= Highly unusual method =

Class of contract bridge bidding systems defined by the World Bridge Federation

Highly unusual methods (also HUM) is a class of contract bridge bidding systems defined by the World Bridge Federation. Usually these are artificial systems that require advance preparation to contend with, and are restricted to the highest levels of tournament play in most locations.
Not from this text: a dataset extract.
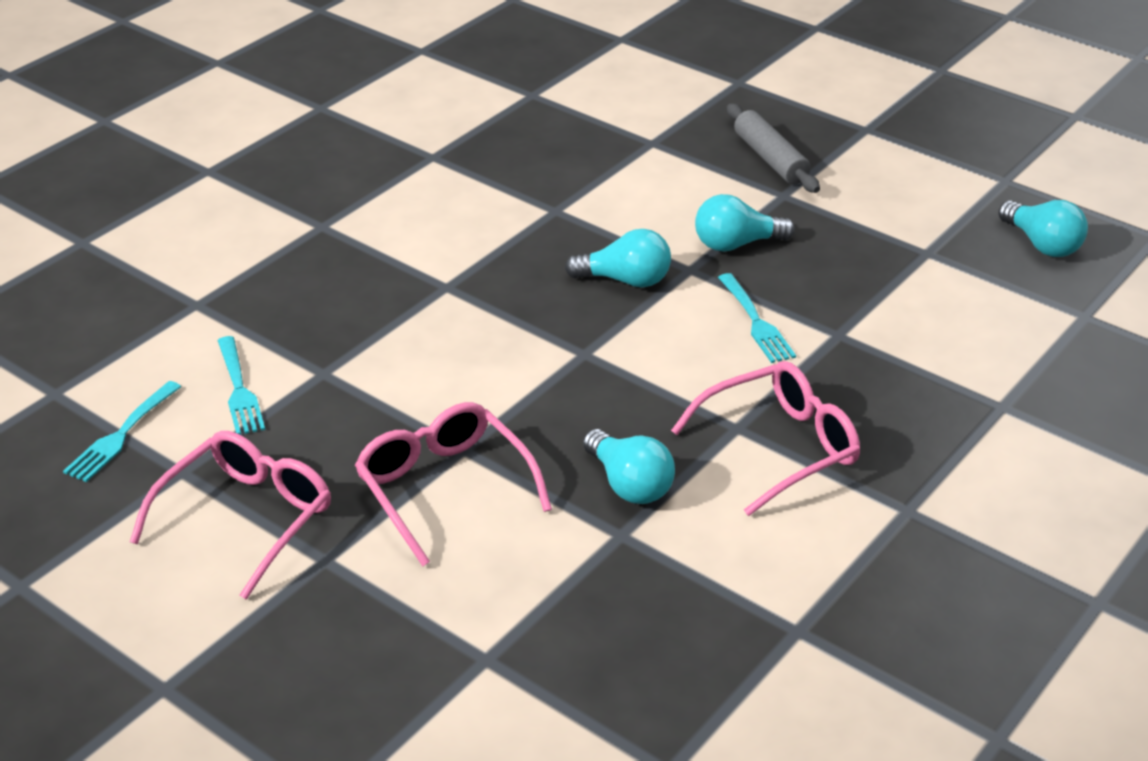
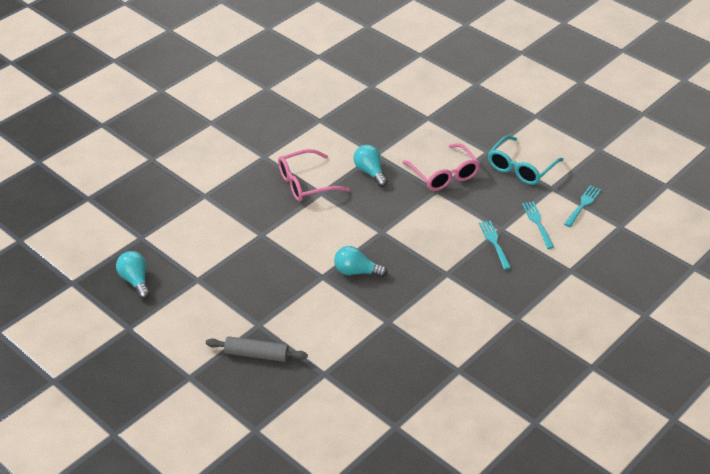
camera: 175 degrees left, 5 degrees up
pink glasses [130,431,331,600] -> turquoise glasses [488,135,563,185]
turquoise light bulb [695,194,795,252] -> none
turquoise fork [718,273,796,363] -> turquoise fork moved to [479,220,511,270]
grey rolling pin [727,104,820,193] -> grey rolling pin turned 60 degrees counterclockwise [206,336,308,362]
These systems are designated by a yellow sticker, and are more regulated than brown sticker conventions.

The current definition of the WBF lists the following HUM Policy:

A Highly Unusual Method (HUM) means any System that exhibits one or more of the following features by partnership agreement:

1. an opening call of Pass that shows at least the values generally accepted for an opening bid of one, even if there are alternative weak possibilities
2. an opening bid at the one level that may be weaker than Pass.
3. an opening bid at the one level in either 1st or 2nd seat that may be made with 7 high card points or less.
4. an opening bid at the one level that shows either specified length (three cards or more) or specified shortage (one card or less) in a known suit, whilst excluding other intermediate lengths in that same suit.
5. an opening bid at the one level that shows either three cards or more in a specified major or three cards or more in another specified suit.

With the exception to the above being an opening of one of a minor in a strong club or strong diamond system.